### Page excerpt
* Begin *

It’s summer time in small town America.
In the panhandle of West Virginia, Layla is cut off by her wealthy family in the middle of the Great Depression.
She is forced to find a job with the Writers Project writing the history of Macedonia, a small town in West Virginia.
While working, she will board with the Romeyn family and where we will meet two other main characters: Jottie and Willa.
Layla’s assignment is to write the official history of the town, she learns there are plenty of secrets in the town, not to mention plenty of colorful characters. She begins investigating the town and her inquiries force the Romeyn family, as well as the town, to face some painful memories.
Told through letters and research about the town, this story unfolded like a set of nesting dolls. Just when you thought the story was over, another piece was revealed…again and again. This was a great, complex story. On the surface it seemed straightforward and simple but the more I read, I was treated to a plot that slowly unfolded to reveal more and more of itself. I appreciated how the story developed but there were things that made it a little slow to read.
While I really enjoyed the complexity of this story, I wasn’t a fan of the alternating POVs. I think that most of the story could have been told through Willa and Jottie’s POVs and Layla could maybe have been more of a secondary character. In some ways the alternative POVs slowed the story down for me.
This was a book I should have finished in a week, and it took me almost two. It was not a story that was in a hurry to unfold which on one hand is great because it gives the reader a chance to savor it, but on the other hand there needed to be a little more drive behind the narrative to move things a long because it did take me a while to get into.

* End *

### Stated exercise
Carry on with the book review of the novel set in Macedonia, West Virginia, picking up right after its final sentence.

### Data shown

* Begin *

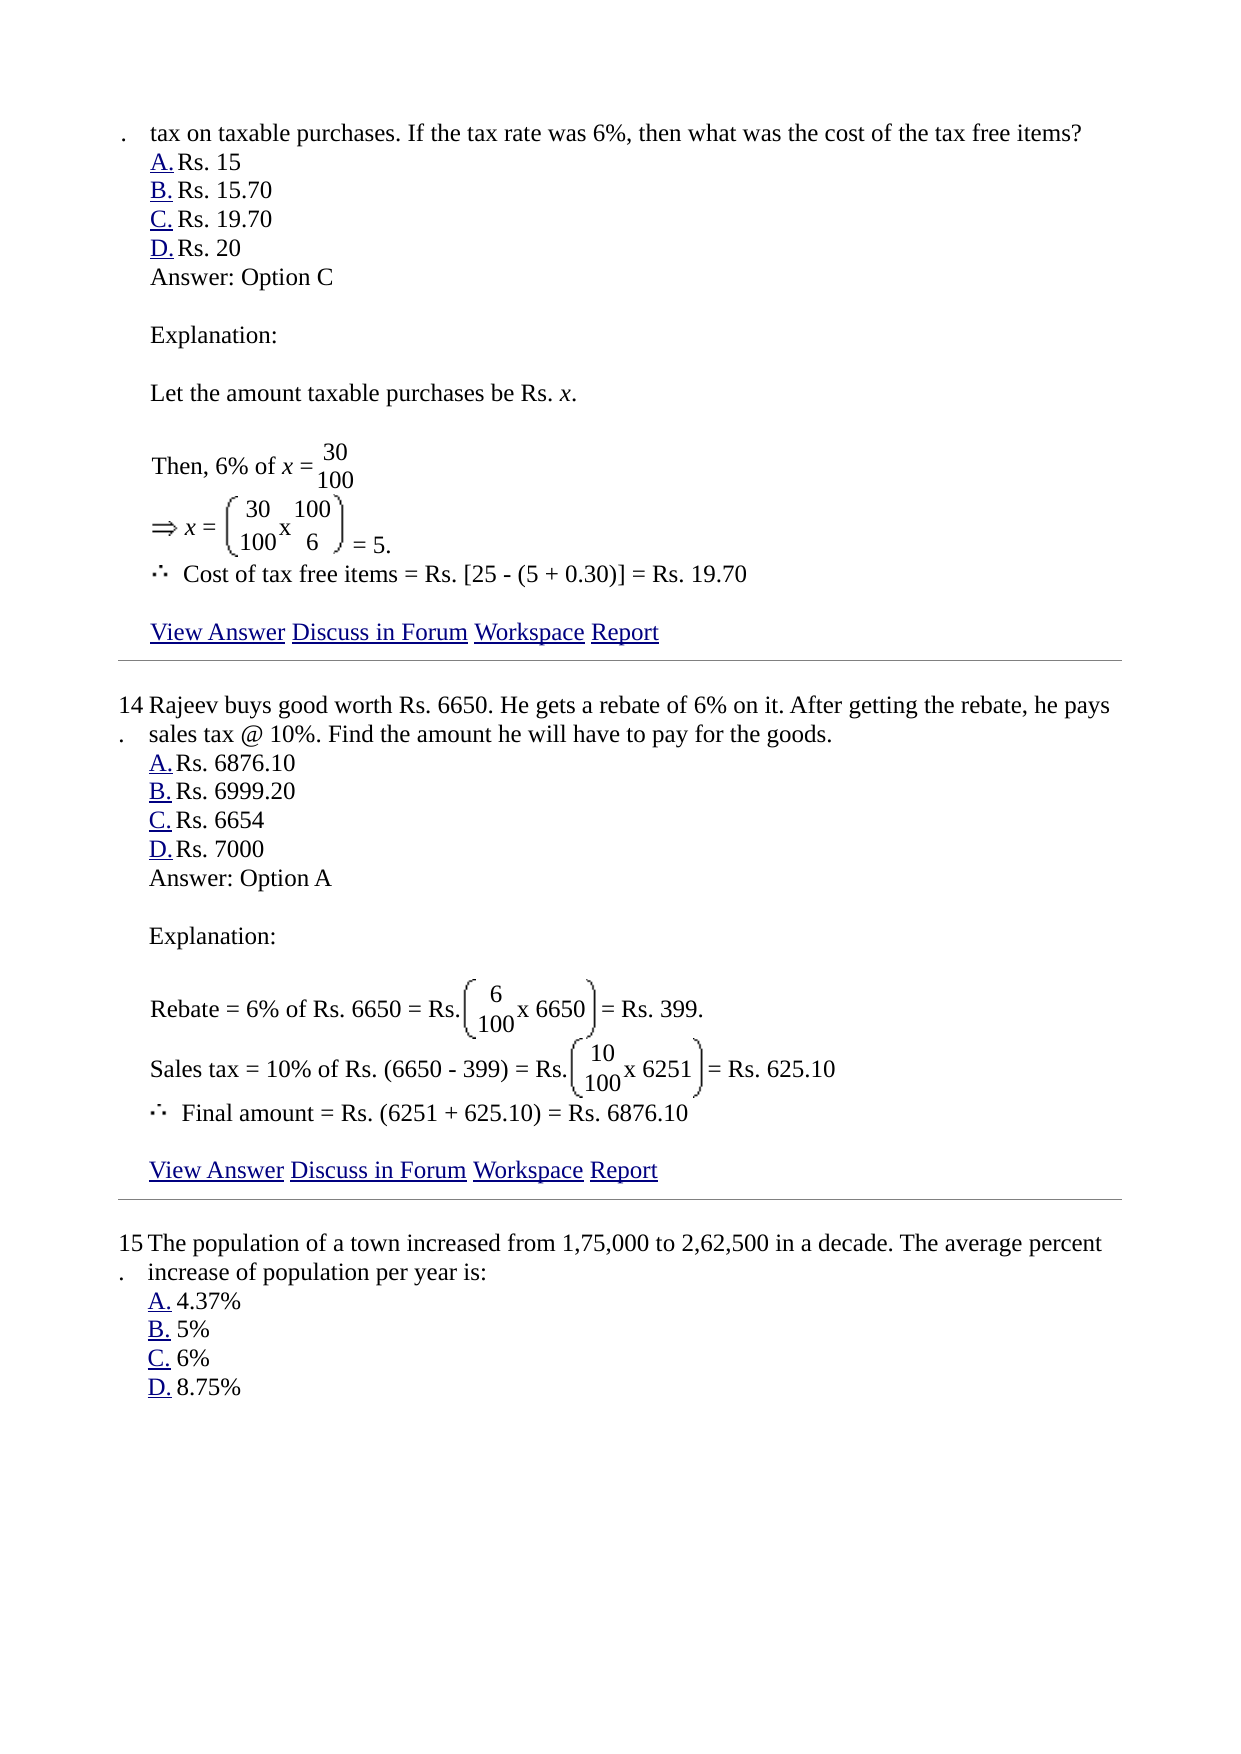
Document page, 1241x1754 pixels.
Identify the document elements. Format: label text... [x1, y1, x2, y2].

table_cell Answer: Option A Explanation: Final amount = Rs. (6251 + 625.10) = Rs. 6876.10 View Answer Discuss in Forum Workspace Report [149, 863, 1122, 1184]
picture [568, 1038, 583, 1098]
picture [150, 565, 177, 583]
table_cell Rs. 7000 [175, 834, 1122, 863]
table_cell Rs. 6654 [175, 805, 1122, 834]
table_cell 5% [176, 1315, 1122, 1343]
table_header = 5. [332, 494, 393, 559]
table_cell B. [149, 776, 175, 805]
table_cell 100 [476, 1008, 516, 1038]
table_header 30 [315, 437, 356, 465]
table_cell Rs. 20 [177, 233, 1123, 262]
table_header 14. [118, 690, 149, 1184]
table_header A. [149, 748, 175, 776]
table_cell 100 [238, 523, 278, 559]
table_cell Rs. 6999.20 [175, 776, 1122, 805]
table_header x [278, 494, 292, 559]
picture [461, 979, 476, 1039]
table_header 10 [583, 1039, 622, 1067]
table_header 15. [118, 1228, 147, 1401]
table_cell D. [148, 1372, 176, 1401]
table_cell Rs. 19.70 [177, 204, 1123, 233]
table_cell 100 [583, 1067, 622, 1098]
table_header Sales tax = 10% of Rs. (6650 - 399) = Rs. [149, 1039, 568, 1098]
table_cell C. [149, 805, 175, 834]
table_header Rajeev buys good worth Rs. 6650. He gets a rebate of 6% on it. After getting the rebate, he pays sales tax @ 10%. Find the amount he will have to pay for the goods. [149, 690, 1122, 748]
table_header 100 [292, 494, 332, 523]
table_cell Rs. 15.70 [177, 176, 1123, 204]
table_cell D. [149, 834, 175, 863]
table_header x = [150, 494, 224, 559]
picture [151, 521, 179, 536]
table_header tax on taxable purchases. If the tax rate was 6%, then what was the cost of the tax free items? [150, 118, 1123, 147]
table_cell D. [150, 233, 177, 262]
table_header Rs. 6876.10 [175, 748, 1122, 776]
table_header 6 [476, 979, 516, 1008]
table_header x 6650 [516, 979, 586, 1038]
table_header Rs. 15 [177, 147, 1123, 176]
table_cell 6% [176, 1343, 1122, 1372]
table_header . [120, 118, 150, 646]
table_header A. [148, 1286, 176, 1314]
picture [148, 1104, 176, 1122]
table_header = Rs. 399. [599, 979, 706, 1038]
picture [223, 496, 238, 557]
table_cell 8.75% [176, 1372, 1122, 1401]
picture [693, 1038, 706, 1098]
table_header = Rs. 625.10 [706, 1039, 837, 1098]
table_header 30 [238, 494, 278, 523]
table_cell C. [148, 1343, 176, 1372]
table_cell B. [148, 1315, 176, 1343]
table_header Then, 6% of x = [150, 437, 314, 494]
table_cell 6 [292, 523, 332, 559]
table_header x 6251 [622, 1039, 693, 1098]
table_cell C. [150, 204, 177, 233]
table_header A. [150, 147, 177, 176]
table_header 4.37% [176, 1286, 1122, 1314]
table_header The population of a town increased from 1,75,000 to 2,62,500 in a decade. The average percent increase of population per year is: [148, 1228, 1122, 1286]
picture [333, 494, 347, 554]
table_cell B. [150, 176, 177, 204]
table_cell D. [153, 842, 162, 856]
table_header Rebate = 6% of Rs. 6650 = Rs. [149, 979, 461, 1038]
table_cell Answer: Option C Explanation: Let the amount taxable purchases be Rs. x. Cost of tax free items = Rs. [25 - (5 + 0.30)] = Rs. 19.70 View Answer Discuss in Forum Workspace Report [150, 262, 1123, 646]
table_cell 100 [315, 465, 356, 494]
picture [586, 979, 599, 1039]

* End *

### Reply to the task
That said there was a lot to like about this book. For one, the Depression as a time period adds a lot of ambiance to the story. I also thought Barrows did a marvelous job describing the region. While I was reading I felt the heat of the summer and the charm of small town America. I could visualize everything about Macedonia and the area. Her descriptions are vivid and completely engage the reader from beginning to end….sometimes it’s a little over the top but I didn’t mind in the least. I loved how she painted the scene for her readers.
I am normally not a fan of ‘small town America’ books but the descriptions in this were great and I also was pleasantly surprised by how much I liked reading about small town politics, dynamics, the family dynamics, and the history of the town.
For me personally, this story fell just short of wonderful. It was good but it didn’t keep me up into the night reading nor was it calling my name from my nightstand at every turn but it wasn’t a bad story either. I would say that it’s a decent casual summer read.
Most of the reviews I have read fell somewhere in the middle. Readers seem to either love it or like it and I would say that I was one of the readers who liked it.
Kindle Edition, 512 pagesPublished June 9th 2015 by The Dial Press (first published March 10th 2015)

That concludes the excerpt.